HKETO has been providing outreach to SME’s, largely in the GTA, to help them learn more about opportunities in China, and to demonstrate the advantages of using Hong Kong as their launching point into the Chinese market.

“The primary mission of HKCBA, very much a national Canadian business association, continues to be to encourage Canadian business – particularly the small and medium business enterprises – to be take the opportunity and initiative to expand their activities, now, and increasingly in future, in the rapidly growing China marketplace,” says Robert Brown, an HKCBA Founding Director.  “We assist by providing advice and examples as to how they may do this, in confidence and safety, by using Hong Kong as their business platform to other parts of China and South East Asia.  VENTURES is a practical extension of our ongoing activities.”

“I suppose you could say we’re the new kids on the block here,” says Len Crispino, President & CEO of the Ontario Chamber of Commerce.  ”But many of our members see the enormous potential offered by the robust economy in Hong Kong and China, only they don’t know where to start.  VENTURES will help us provide valuable insight and information, while also positioning Ontario as an ideal location for investors from China.”

As a platform for dialogue about Sino-Canadian business exchange, VENTURES is just the beginning of the conversation.  Over time this publication will become more interactive and provide an unparalleled platform for discussing and promoting two-way trade.   Future activities are also planned to build on the momentum created by this initiative.

Letter of Congratulations from Consul General of the People’s Republic of China in Toronto

China Promises “Shopping Spree of Historic Proportions”

China promises "a shopping spree of historic proportions," Janet De Silva

China’s growing middle class is expected to transform the global consumer marketplace as we know it, according to the CEO of a Hong Kong based company called retailChina.

Speaking to The Hong Kong Canada Business Association, Janet De Silva, explained that by 2009, the number of middle-income consumer class households in China is expected to triple to 105 million and to reach 520 million by 2025.

In China, these households are much more youthful than other developed countries.

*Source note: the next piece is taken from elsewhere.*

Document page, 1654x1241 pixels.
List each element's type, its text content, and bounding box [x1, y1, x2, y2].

According to De Silva, many of China’s emerging middle class consumers are young professionals between the ages of 25 and 40, with significant, discretionary spending power. More importantly to Canadians, they’re first generation consumers with no brand loyalty, and they value goods produced outside of China.

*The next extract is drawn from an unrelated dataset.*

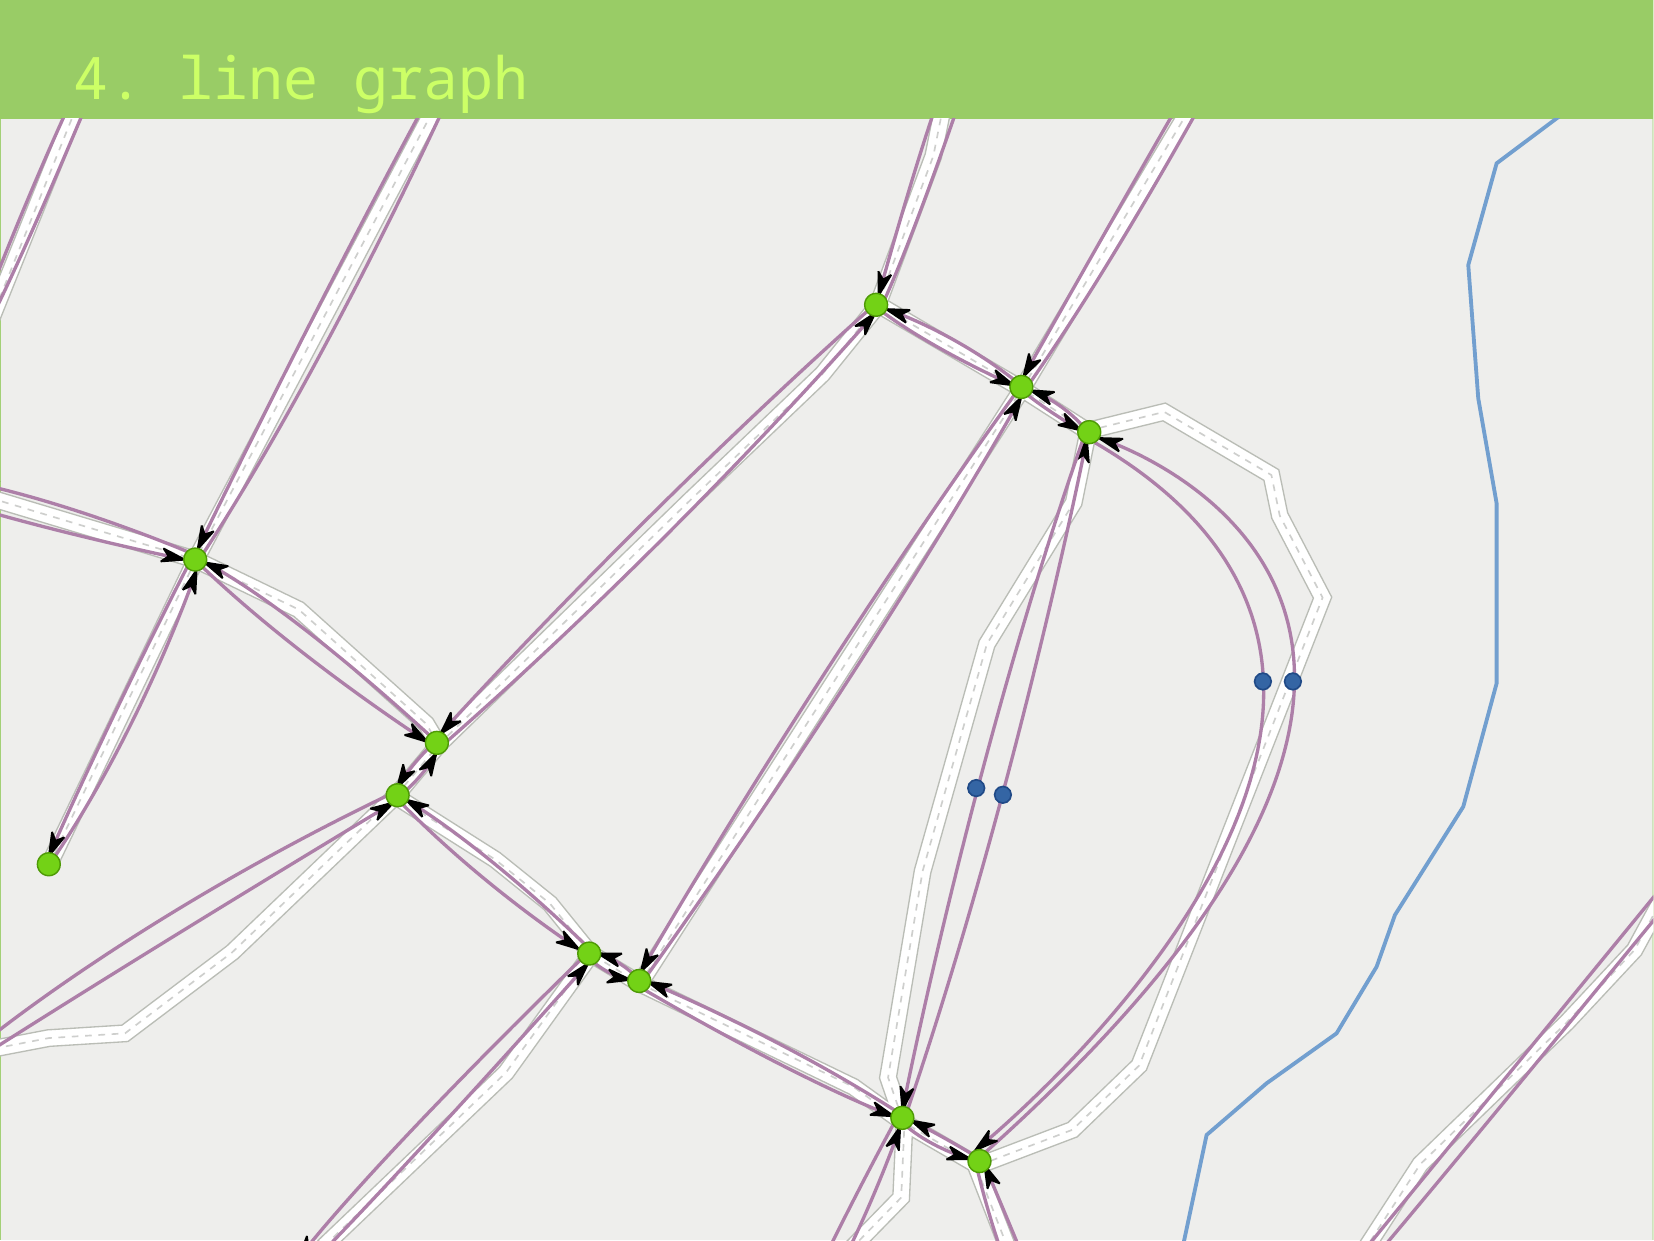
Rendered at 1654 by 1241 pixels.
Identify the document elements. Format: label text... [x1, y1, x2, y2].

De Silva, a Canadian who was previously the Chairman and CEO of Sun Life Financial (Hong Kong) Limited, says China is unlike any other market. In order to successfully sell to China, companies must understand the geographic diversity and differences in consumer tastes and attitudes.

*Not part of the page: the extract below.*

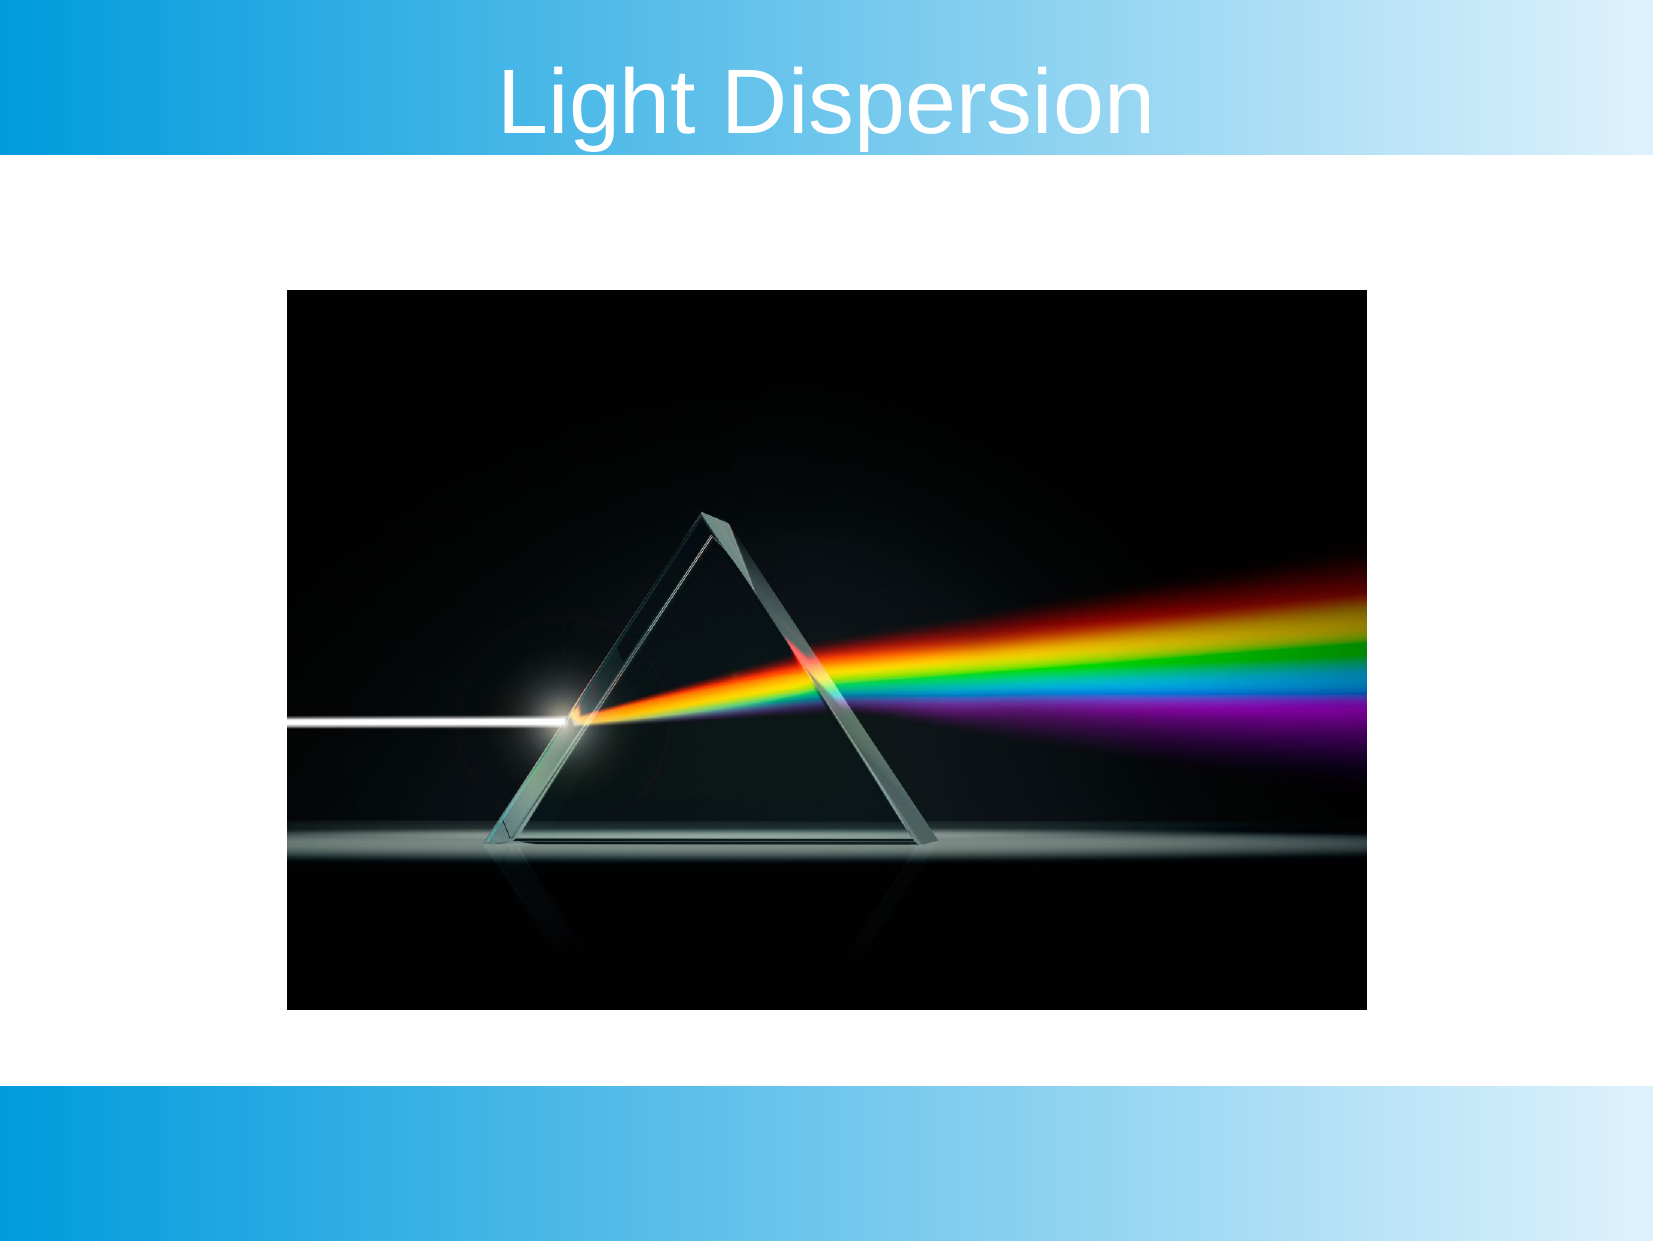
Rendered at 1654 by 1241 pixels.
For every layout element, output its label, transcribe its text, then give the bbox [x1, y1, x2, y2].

picture [287, 290, 1367, 1010]
title Light Dispersion [82, 49, 1571, 155]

De Silva describes dramatic differences between consumer preferences in China’s largest four or Tier 1 cities, and the 11 cities labeled as Tier 2. In Beijing, Shanghai, Guangzhou and Shenzhen, consumers are looking for items that demonstrate their rising status; whereas in tier 2 cities like Nanjing and Xi’an, consumers focus more so on safety and hygiene. Successful companies adapt their marketing strategies accordingly.

Of course price point is vital. Retailers must be able to drive down costs in order to succeed in the market. And for retailers, the biggest barrier, according to De Silva is getting experienced people and keeping them.

Working directly with the property developers of international malls in China (200 new malls in the next 3-5 years), retailChina is looking to acquire international brands to market to this burgeoning middle class. Already the company is marketing Fruits & Passion in 12 stores in China and plans to grow that network to 80 stores by 2010.

China promises “a shopping spree of historic proportions,” says De Silva, with all international brands equal in the eyes of the Chinese consumers. While “Made in Canada” has no particular brand, Canadian retailers have an equally tremendous opportunity to sell to what will someday be, the world’s largest middle class consumer market.